10 - Use immediately or refrigerate up to 5 days, or freeze for up to 3 months.

# Expert Tips:

01 -
  • You'll stop feeling guilty about vegetable scraps and turn them into liquid gold.
  • A pot of this simmering on the stove fills your kitchen with a smell that feels like home cooking, even if you're just making broth.
  • It costs almost nothing but tastes like you spent hours in the kitchen.
  • Once you taste homemade broth, the boxed stuff feels thin and sad by comparison.
02 -
  • Boiling hard instead of simmering gently is the number one mistake—the broth will turn cloudy and taste slightly bitter, so keep the heat low and patient.
  • Don't press the vegetables when straining, even though you want to extract every drop; a gentle strain gives you clear, refined broth while pressing gives you cloudy, vegetable-textured liquid.
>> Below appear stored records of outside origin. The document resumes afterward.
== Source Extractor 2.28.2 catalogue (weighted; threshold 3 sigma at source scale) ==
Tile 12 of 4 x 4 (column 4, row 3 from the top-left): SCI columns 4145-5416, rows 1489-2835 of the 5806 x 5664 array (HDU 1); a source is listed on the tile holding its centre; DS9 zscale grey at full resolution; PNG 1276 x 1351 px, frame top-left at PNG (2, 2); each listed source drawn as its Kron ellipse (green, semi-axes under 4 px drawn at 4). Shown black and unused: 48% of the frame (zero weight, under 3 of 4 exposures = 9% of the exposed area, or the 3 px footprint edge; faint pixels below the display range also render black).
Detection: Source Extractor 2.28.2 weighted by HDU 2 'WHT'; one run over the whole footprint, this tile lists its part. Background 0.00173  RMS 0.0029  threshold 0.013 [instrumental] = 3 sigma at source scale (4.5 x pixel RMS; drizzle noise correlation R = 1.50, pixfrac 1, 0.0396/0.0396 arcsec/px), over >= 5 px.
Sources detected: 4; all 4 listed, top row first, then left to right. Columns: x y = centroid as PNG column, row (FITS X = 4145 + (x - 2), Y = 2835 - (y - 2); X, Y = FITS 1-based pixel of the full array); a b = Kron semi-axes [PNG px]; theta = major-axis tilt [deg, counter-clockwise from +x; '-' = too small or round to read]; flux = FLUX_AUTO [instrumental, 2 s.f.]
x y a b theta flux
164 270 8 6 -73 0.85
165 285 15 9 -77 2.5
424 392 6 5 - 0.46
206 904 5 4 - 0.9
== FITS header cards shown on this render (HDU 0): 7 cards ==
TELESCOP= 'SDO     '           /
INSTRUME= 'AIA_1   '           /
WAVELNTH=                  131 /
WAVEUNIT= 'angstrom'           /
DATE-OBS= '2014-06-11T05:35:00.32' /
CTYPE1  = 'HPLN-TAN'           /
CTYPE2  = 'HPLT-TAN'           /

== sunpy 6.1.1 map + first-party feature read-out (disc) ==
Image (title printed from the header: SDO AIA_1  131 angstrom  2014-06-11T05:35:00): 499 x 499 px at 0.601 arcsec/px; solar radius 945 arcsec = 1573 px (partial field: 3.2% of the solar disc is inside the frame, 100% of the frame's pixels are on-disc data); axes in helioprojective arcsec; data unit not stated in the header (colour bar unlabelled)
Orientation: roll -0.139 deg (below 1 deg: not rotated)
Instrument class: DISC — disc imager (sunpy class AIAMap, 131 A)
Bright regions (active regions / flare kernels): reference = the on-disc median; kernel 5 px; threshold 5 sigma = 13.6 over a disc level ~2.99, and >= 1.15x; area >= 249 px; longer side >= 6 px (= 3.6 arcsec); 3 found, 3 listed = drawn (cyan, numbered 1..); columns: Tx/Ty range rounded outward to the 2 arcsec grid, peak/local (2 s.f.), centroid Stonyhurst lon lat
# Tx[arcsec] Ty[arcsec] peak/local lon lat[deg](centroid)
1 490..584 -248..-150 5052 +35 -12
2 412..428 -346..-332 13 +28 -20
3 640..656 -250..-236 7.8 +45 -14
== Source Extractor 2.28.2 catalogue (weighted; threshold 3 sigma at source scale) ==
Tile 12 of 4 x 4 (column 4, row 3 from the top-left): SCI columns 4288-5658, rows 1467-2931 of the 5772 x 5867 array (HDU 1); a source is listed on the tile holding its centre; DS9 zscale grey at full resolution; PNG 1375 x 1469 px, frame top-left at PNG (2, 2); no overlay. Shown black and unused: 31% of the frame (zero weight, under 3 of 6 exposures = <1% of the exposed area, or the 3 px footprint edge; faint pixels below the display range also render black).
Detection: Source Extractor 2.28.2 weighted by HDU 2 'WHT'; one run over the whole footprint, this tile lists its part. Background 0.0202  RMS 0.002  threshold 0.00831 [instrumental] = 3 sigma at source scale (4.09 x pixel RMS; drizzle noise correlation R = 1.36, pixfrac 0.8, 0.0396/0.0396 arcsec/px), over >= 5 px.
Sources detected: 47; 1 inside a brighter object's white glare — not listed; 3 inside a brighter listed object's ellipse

  • Avoid cabbage, broccoli, and beet peels unless you actually want those flavors to dominate; strong vegetables will overpower the delicate balance you're building.
03 -
  • Start saving scraps now in a freezer container; you'll have beautiful broth material ready whenever the craving strikes, and you'll never feel wasteful about cooking again.
  • A splash of apple cider vinegar doesn't change the taste noticeably, but it helps your body absorb the minerals and collagen in the broth, making it genuinely nourishing instead of just flavorful.